Hans-Ulrich Schlumpf désirait partager les livres qu’il avait trouvés et il a attendu longtemps pour le faire. Armand Schulthess. Rekonstruktion eines Universums documente le jardin, montre l’intérieur de la maison mais surtout présente et décrit précisément l’œuvre et l’univers obsessionnel d’Armand Schulthess. L’ensemble des livres sauvés des flammes est présenté, en particulier ceux sur la sexualité, probablement réalisés dans les années 1930. Véritable encyclopédie, tout y est abordé, même les maladies et autres infections. Tout y est mélangé : photos déchirées puis réassemblées, dessins, textes…
Mirjam attire notre attention sur la difficulté de reproduire de pareils ouvrages, en raison de leur fragilité mais aussi de leur épaisseur. On note la qualité du détourage et des ombres portées.

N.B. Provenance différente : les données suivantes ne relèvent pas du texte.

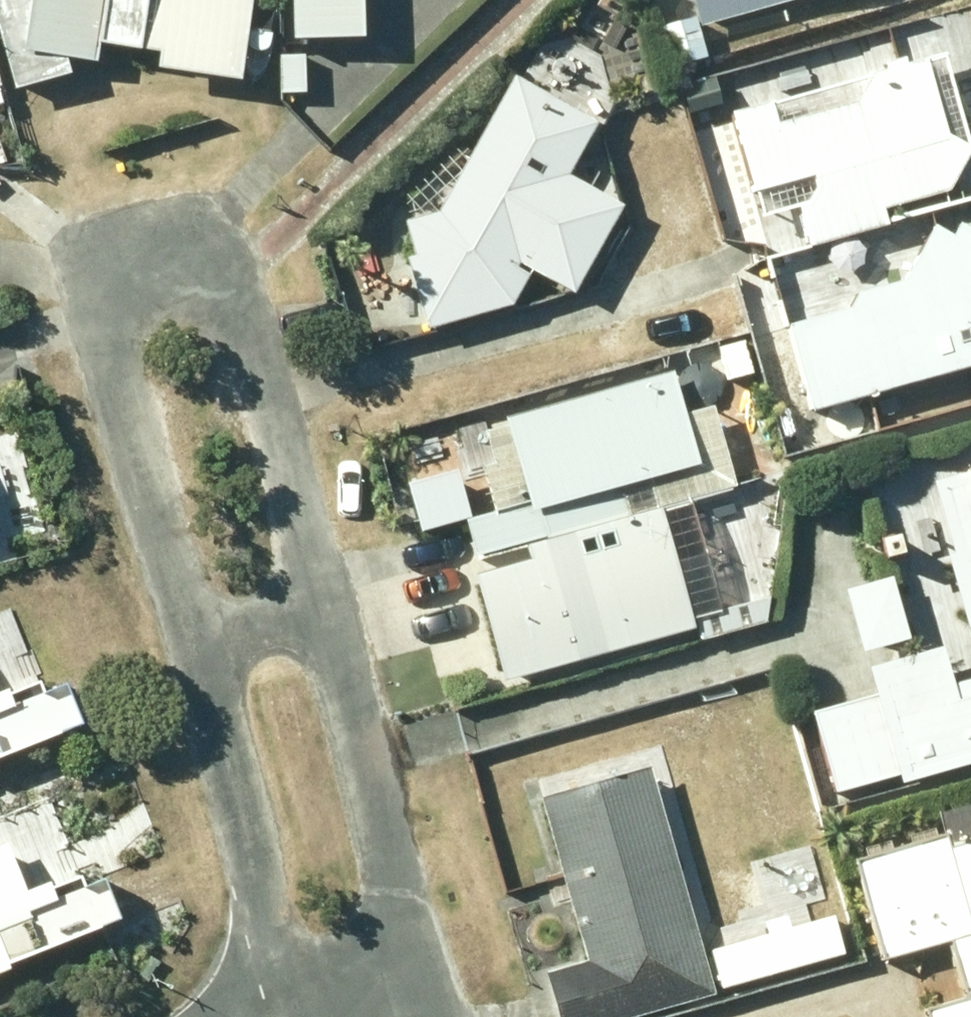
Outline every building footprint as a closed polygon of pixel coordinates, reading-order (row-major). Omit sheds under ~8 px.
[(16,81),(75,65),(70,48),(98,52),(101,33),(162,42),(160,59),(242,71),(253,0),(0,0),(0,22),(16,81)] [(366,0),(294,0),(295,29),(367,27),(366,0)] [(699,16),(756,0),(694,0),(699,16)] [(970,148),(970,144),(946,47),(733,102),(761,209),(801,199),(811,237),(890,216),(886,200),(950,183),(970,148)] [(416,248),(408,250),(429,322),(515,296),(534,262),(575,285),(623,199),(569,170),(601,112),(516,66),(441,202),(406,212),(416,248)] [(790,318),(814,401),(970,356),(970,234),(937,215),(907,268),(842,287),(832,306),(790,318)] [(746,334),(720,341),(729,374),(755,367),(746,334)] [(506,410),(508,416),(486,422),(495,457),(485,460),(498,505),(467,514),(477,550),(527,535),(532,552),(476,568),(506,672),(693,618),(659,499),(738,477),(716,399),(687,408),(674,361),(506,410)] [(947,545),(970,621),(970,461),(935,472),(956,543),(947,545)] [(848,581),(865,642),(910,630),(893,569),(848,581)] [(955,678),(944,640),(870,662),(878,688),(814,707),(837,785),(900,766),(903,776),(970,756),(970,673),(955,678)] [(79,718),(64,680),(15,699),(8,682),(0,685),(0,750),(79,718)] [(540,789),(588,954),(549,965),(563,1016),(614,1016),(717,988),(651,757),(540,789)] [(941,807),(970,919),(970,799),(941,807)] [(878,808),(830,821),(842,868),(891,854),(878,808)] [(0,836),(0,963),(117,913),(101,875),(88,881),(80,863),(29,885),(7,833),(0,836)] [(925,1003),(929,1016),(970,1016),(970,990),(925,1003)]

Elle nous raconte plusieurs anecdotes qui nous permettent de comprendre la personnalité de l’artiste. Les seuls ouvrages non couverts de poussière découverts par Hans-Ulrich Schlumpf traitaient de l’astrologie. Armand Schulthess y faisait de nombreux calculs. Il était très économe et utilisait des macules d’impression ou récupérait des petits bouts de crayons.
Lorsque Mirjam nous annonce le prix du livre, 160 CHF (127 euros) nous ne sommes pas surpris considérant les quatre cents pages de travail et d’attention fournis.
Mortadella, Christoph Hänsli, 2008 (no71)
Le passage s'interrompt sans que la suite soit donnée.